While the Jungfraujoch may be known as the Top of Europe, the actual highest point in the Alps is Mont Blanc at 15,782 feet on the French and Italian border. The closest towns to Mont Blanc are Courmayeur on the Italian side and Chamonix in France. Chamonix also happens to be the birthplace of Alpine (downhill) skiing.
"Anyone who considers themselves to be a serious skier or snowboarder should check out Chamonix, at least once in their lives, because its combination of vertical drop and insanely beautiful scenery delivers a heady mix," said Dan Milner, a mountain and skiing photographer based out of Chamonix.
Unlike regular ski resorts with ski patrol, roped-off boundaries and a skiers’ code of conduct, Chamonix’s cable car simply drops skiers off at the 12,605-foot peak of Aiguille du Midi from where they are on their own to pick their way down — however they like.
"The emphasis on self-reliance and responsibility means free access to some of the world's most majestic glacial terrain and is guaranteed to bring even the most jaded black-diamond skier to a halt, just to stand and gawp," Milner added.Video: From Switzerland with love! You can be Bond (on this page)
In the summer months, it is possible to cross Mont Blanc by cable car into Italy or start from Entréves in Italy’s Aosta Valley and arrive in Chamonix.You get all of the high-Alpine views and can experience it in your street shoes.
One of Europe’s most popular hiking trails, the Tour du Mont Blanc (known as the TMB), is right down the road.
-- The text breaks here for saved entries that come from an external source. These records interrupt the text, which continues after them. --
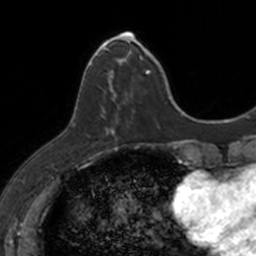
Breast MRI, one axial slice. Cropped to one breast. Dynamic contrast-enhanced series, time point 2 of 7 at this slice position (early post-contrast). 3 T. TE 1.7 ms, TR 4 ms. 1 mm slice thickness. 256 × 256 image matrix, field of view 171 × 171 mm. Female patient.
Outlined on this slice (semi-automatically segmented with operator editing):
- enhancing-tissue mask used for the functional tumour volume (all voxels passing the contrast-enhancement thresholds inside the analysis volume; usually the tumour): box from (x=83, y=34) to (x=149, y=133) px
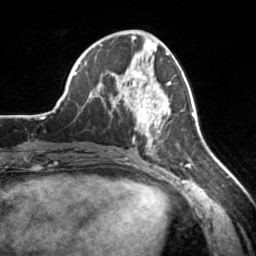
Breast MRI, one axial slice; position 75 of 160 along the scan axis; cropped to one breast; dynamic contrast-enhanced series, time point 2 of 7 at this slice position (early post-contrast); 3 T; TE 1.7 ms, TR 4.6 ms; 1 mm slice thickness; 256 × 256 image matrix. Female patient.
Structures marked on this image (semi-automatically segmented with operator editing):
- enhancing-tissue mask used for the functional tumour volume (all voxels passing the contrast-enhancement thresholds inside the analysis volume; usually the tumour): bounding box (x1, y1, x2, y2) in pixels: (112, 72, 171, 154)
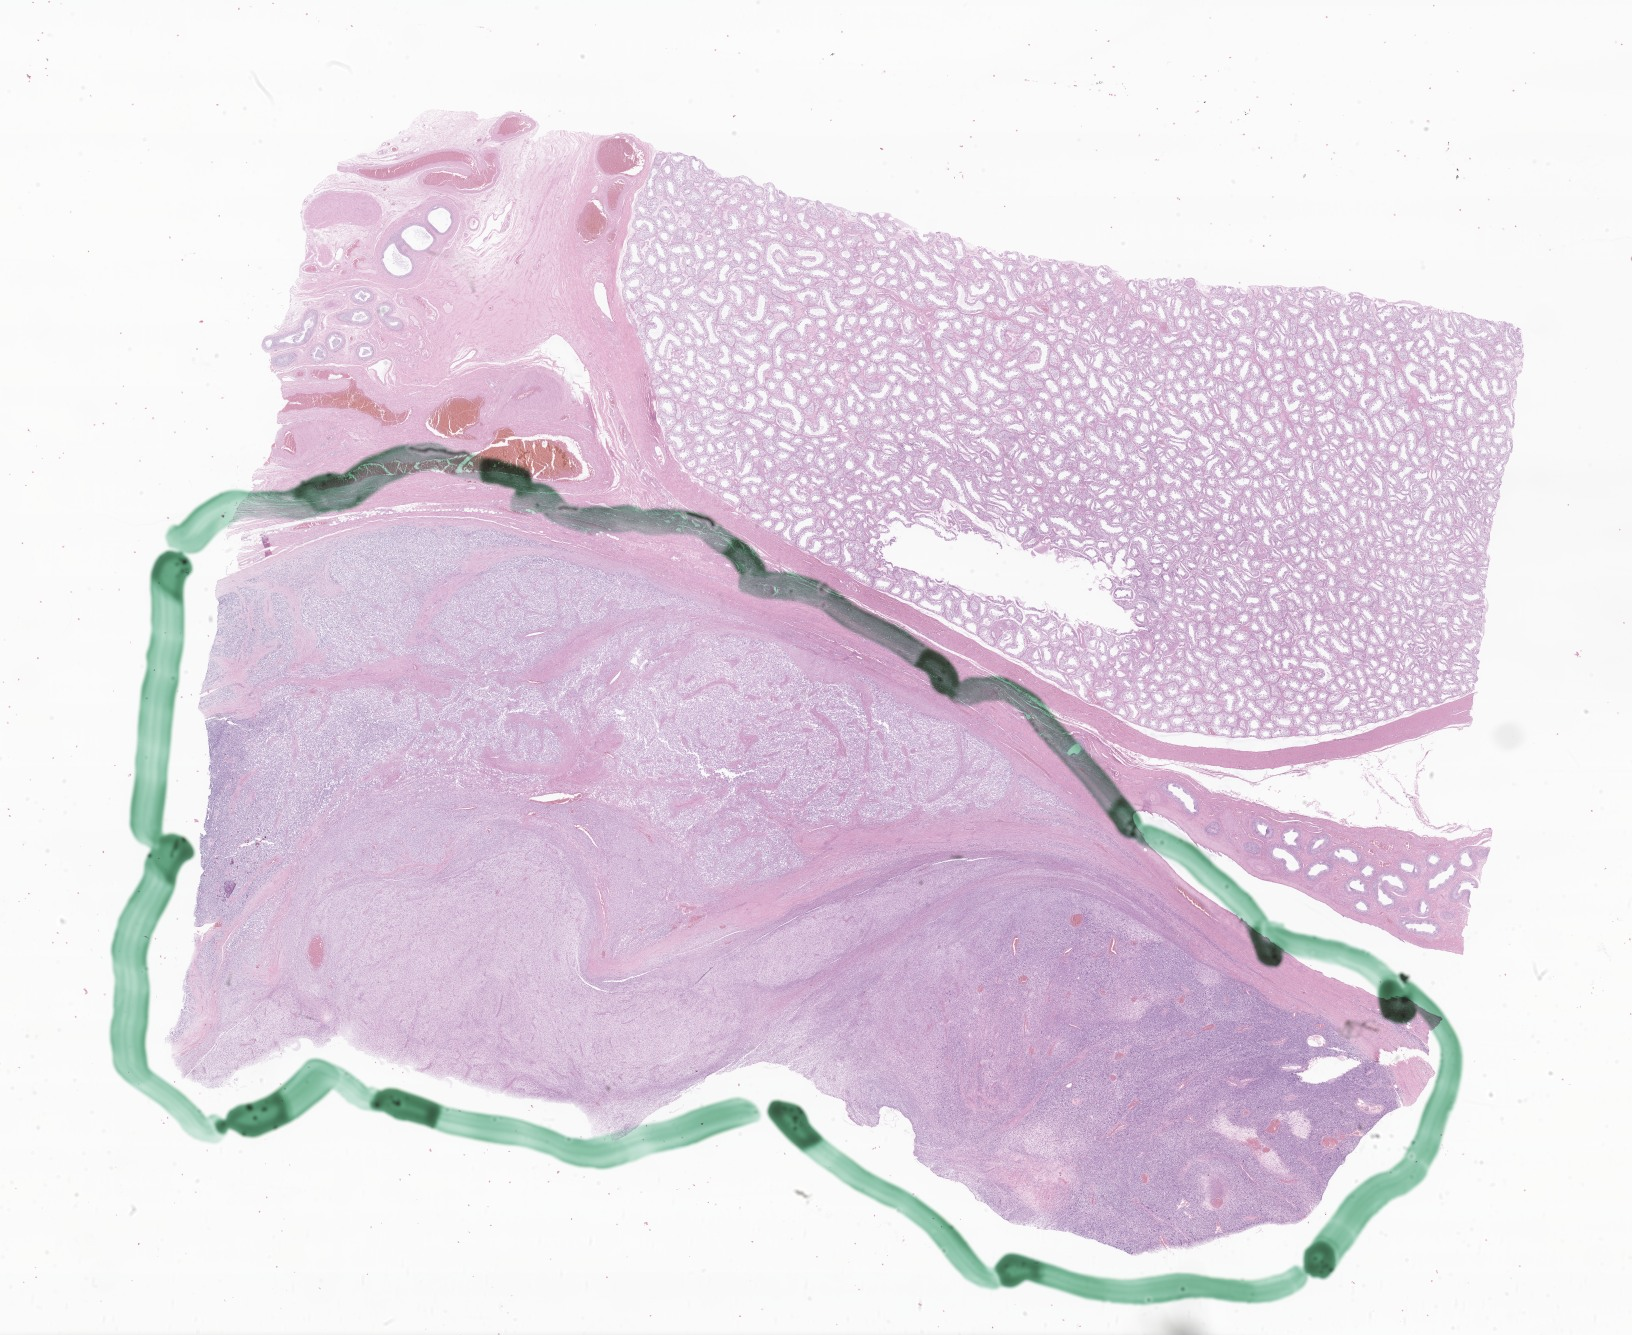
Whole-slide image, hematoxylin and eosin (H&E) stain of tumor tissue from the testis, a low-resolution overview of the entire scanned area, about 27.5 x 22.5 mm, formalin-fixed, paraffin-embedded (FFPE) tissue. Patient: male, age 176 months (14 years 8 months).
- diagnosis: Embryonal rhabdomyosarcoma, NOS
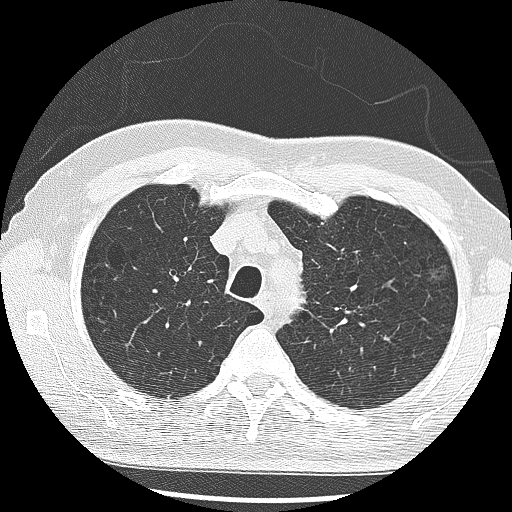
Low-dose screening chest CT, one axial slice. Slice 221 of 285 in the series (ordered by position). Reconstruction kernel LUNG. Lung window (W 1500 / L -600 HU). 2.5 mm slice thickness. 512 × 512 image matrix.
Annotated regions visible in this slice (manually delineated by an expert):
- lesion 1 (tumor, upper lobe of left lung): box from (x=429, y=264) to (x=449, y=283) px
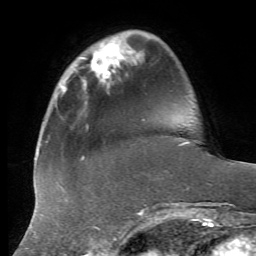
Breast MRI, one axial slice; slice 14 of 72 in the series (ordered by position); cropped to one breast; dynamic contrast-enhanced series, time point 2 of 7 at this slice position (early post-contrast); 1.5 T; TE 4.3 ms, TR 8.7 ms; 2.2 mm slice thickness; 256 × 256 image matrix, field of view 180 × 180 mm. Female patient.
Structures marked on this image (semi-automatic segmentation, software-assisted and operator-edited):
- enhancing-tissue mask used for the functional tumour volume (all voxels passing the contrast-enhancement thresholds inside the analysis volume; usually the tumour): bounding box <81,41,123,82> (left, top, right, bottom; pixels)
The trail circles Mont Blanc and covers a distance of roughly 105 miles through France, Italy and Switzerland.
You can break it up into smaller pieces or do the full seven to 10 days from numerous starting points in any of the three countries. There are quality accommodations and restaurants along the entire route, and there are trails to suit any level of hiker (or day hiker).
No matter your taste for outdoor adventure, the picture-perfect villages and distinctive mountain culture of the Alps are sure to impress. Even tiny hamlets, seemingly in the middle of nowhere, have hundreds of years of history and boast local charms such as traditional village liquors brewed by monks and unique seasonal festivals. And, of course, every village seems to have better fondue and more Gemütlichkeit than the next.
If you go: When visiting the Jungfraujoch
The town of Interlaken, which is the rail departure point to the Jungfraujoch, has the greatest variety of quality accommodations. The regal Victoria Jungfrau Grand Hotel & Spa is a worthwhile splurge.
Höheweg 41, CH-3800 Interlaken, Switzerland, +41 (0)33 828 28 28, email@example.com
The Schiltorn is another spectacular peak with a viewpoint near the Jungfraujoch. It is accessed by cable car and has the revolving Piz Gloria restaurant at the top providing lunch, great views and a dose of kitsch as it was the bad guy’s hideout in the 1969 James Bond film "On Her Majesty's Secret Service."
Schilthorn Cableway, Höheweg 2, CH-3800 Interlaken, Switzerland, +41 33 82 60 007, firstname.lastname@example.org
A Eurail Pass will let you explore a number of countries that are home to the Alps and get you to Interlaken from Zurich or Geneva (make sure to buy a pass that is valid in Switzerland, as special rules apply).
A Eurail pass will also get discounts for both adults and children for roundtrip tickets from Interlaken to Kleine Scheidegg and on to Jungfraujoch. Check with Eurail for current rates.